Ou : "Le proposant est un célèbre syndicat, autrefois tout puissant dans cette profession".

Source : wiktionary.org

"Le Dimanche des Rameaux" ou "Le Dimanche des Palmes".

Cette fête, qui inaugure la Semaine sainte, rappelle l’entrée triomphale de Jésus à Jérusalem (Israël).

Selon l’Évangile, Jésus entre dans la ville sur le dos d’une ânesse et la foule l’acclame avec des feuilles de palmiers.

À la messe, ce jour-là, la communauté chrétienne se remémore cet événement, qu'elle célèbre à travers une procession dans l’église et une lecture du récit de la Passion du Christ. Ainsi qu'une bénédiction solennelle des rameaux.

Naturellement, faute d'un réchauffement climatique suffisant, les branches de palmier sont souvent remplacées sous nos latitudes tempérées par des branches de buis.

Dans le Sud de la France, où je vis depuis 1999, on parle souvent de "Dimanche des Palmes".

"La contrition" et "Faire acte de contrition".

  • La "contrition" est un terme du vocabulaire religieux désignant l'acte de volonté par lequel le chrétien se détourne du péché et se dispose à recevoir la grâce pour revenir à Dieu.

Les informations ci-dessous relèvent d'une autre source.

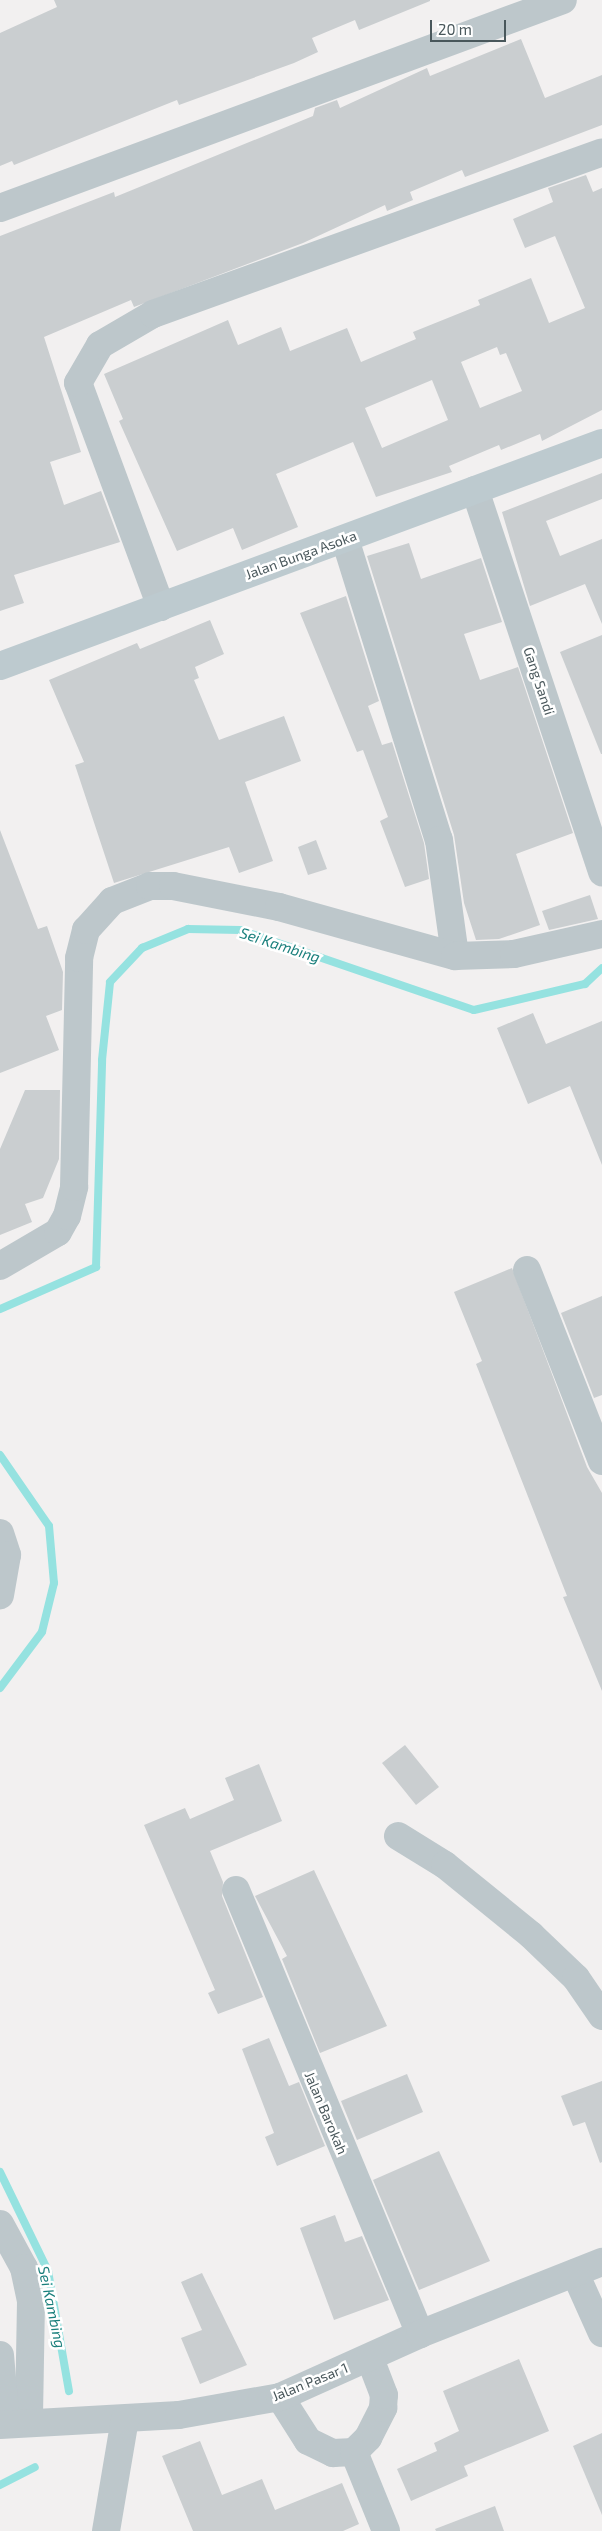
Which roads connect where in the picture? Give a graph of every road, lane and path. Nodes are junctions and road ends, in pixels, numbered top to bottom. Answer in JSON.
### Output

Autrement dit : le repentir sincère d'avoir commis un péché et la volonté de ne plus en commettre.

Et, par extension, : "le remords, le repentir".

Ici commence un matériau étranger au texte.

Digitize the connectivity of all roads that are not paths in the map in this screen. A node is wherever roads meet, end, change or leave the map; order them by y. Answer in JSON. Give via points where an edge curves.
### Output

  • et "Faire acte de contrition" signifie donc se repentir sincèrement d'avoir commis un péché et avoir la volonté de ne plus en commettre.

Ou, par extension, : "se repentir, avoir des remords".

Source : www.cnrtl.fr et www.larousse.fr

"Abluer", "Une "Ablution" ou "Des ablutions".

Ce verbe totalement méconnu et ce substantif du registre soutenu désignent, selon le contexte :

    • Un rite de purification dans de nombreuses religions :
      • par l'eau, le plus souvent,
      • dans la liturgie catholique romaine :
        • l'usage de l'eau bénite lors du baptême,
        • lors du lavement de pieds le jeudi saint,
        • ou durant la messe, lorsque le prêtre se lave les doigts pour la célébration eucharistique, avant la consécration des deux espèces, où le pain et le vin deviendront le corps et le sang du Christ,
      • dans les religions orientales (musulmanes notamment) : un rite de purification du corps,
    • et, par extension, : se laver le corps ou une partie du corps par mesure d'hygiène ("Faire ses ablutions").

On dit par exemple : "Nous nous retrouverons demain matin au petit-déjeuner, lorsque vous aurez fait vos ablutions".